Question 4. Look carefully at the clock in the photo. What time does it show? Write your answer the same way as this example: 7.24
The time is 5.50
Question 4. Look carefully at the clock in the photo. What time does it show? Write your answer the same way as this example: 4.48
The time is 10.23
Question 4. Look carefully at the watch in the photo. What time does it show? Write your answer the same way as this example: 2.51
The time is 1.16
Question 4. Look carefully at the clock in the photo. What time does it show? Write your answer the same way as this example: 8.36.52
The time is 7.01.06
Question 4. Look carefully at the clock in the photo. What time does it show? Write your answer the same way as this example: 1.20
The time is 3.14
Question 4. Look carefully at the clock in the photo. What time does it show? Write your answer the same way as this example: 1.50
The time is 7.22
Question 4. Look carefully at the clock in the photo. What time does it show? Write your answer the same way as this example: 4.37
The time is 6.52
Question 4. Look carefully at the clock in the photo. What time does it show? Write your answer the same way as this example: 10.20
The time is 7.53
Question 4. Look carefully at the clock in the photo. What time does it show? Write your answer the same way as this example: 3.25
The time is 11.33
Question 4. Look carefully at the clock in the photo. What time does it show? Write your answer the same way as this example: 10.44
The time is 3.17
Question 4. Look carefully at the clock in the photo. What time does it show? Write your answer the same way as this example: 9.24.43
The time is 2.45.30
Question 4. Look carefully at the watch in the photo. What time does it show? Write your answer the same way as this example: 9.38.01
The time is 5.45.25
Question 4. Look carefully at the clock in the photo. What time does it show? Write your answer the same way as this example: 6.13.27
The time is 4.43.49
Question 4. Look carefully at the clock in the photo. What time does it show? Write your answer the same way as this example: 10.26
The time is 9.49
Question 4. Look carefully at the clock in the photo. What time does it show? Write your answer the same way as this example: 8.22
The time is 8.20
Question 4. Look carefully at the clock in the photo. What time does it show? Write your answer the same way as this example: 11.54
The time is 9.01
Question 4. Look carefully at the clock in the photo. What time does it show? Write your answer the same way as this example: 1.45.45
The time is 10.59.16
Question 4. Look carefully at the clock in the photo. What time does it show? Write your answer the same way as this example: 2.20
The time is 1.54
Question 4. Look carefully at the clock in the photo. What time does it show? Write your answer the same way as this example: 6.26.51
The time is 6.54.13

○ ○ ○ ○ ○

*PROBLEM STATEMENT*
Write out every item above word for word.

*EXPECTED ANSWER*
Question 4. Look carefully at the clock in the photo. What time does it show? Write your answer the same way as this example: 7.24
The time is 5.50
Question 4. Look carefully at the clock in the photo. What time does it show? Write your answer the same way as this example: 4.48
The time is 10.23
Question 4. Look carefully at the watch in the photo. What time does it show? Write your answer the same way as this example: 2.51
The time is 1.16
Question 4. Look carefully at the clock in the photo. What time does it show? Write your answer the same way as this example: 8.36.52
The time is 7.01.06
Question 4. Look carefully at the clock in the photo. What time does it show? Write your answer the same way as this example: 1.20
The time is 3.14
Question 4. Look carefully at the clock in the photo. What time does it show? Write your answer the same way as this example: 1.50
The time is 7.22
Question 4. Look carefully at the clock in the photo. What time does it show? Write your answer the same way as this example: 4.37
The time is 6.52
Question 4. Look carefully at the clock in the photo. What time does it show? Write your answer the same way as this example: 10.20
The time is 7.53
Question 4. Look carefully at the clock in the photo. What time does it show? Write your answer the same way as this example: 3.25
The time is 11.33
Question 4. Look carefully at the clock in the photo. What time does it show? Write your answer the same way as this example: 10.44
The time is 3.17
Question 4. Look carefully at the clock in the photo. What time does it show? Write your answer the same way as this example: 9.24.43
The time is 2.45.30
Question 4. Look carefully at the watch in the photo. What time does it show? Write your answer the same way as this example: 9.38.01
The time is 5.45.25
Question 4. Look carefully at the clock in the photo. What time does it show? Write your answer the same way as this example: 6.13.27
The time is 4.43.49
Question 4. Look carefully at the clock in the photo. What time does it show? Write your answer the same way as this example: 10.26
The time is 9.49
Question 4. Look carefully at the clock in the photo. What time does it show? Write your answer the same way as this example: 8.22
The time is 8.20
Question 4. Look carefully at the clock in the photo. What time does it show? Write your answer the same way as this example: 11.54
The time is 9.01
Question 4. Look carefully at the clock in the photo. What time does it show? Write your answer the same way as this example: 1.45.45
The time is 10.59.16
Question 4. Look carefully at the clock in the photo. What time does it show? Write your answer the same way as this example: 2.20
The time is 1.54
Question 4. Look carefully at the clock in the photo. What time does it show? Write your answer the same way as this example: 6.26.51
The time is 6.54.13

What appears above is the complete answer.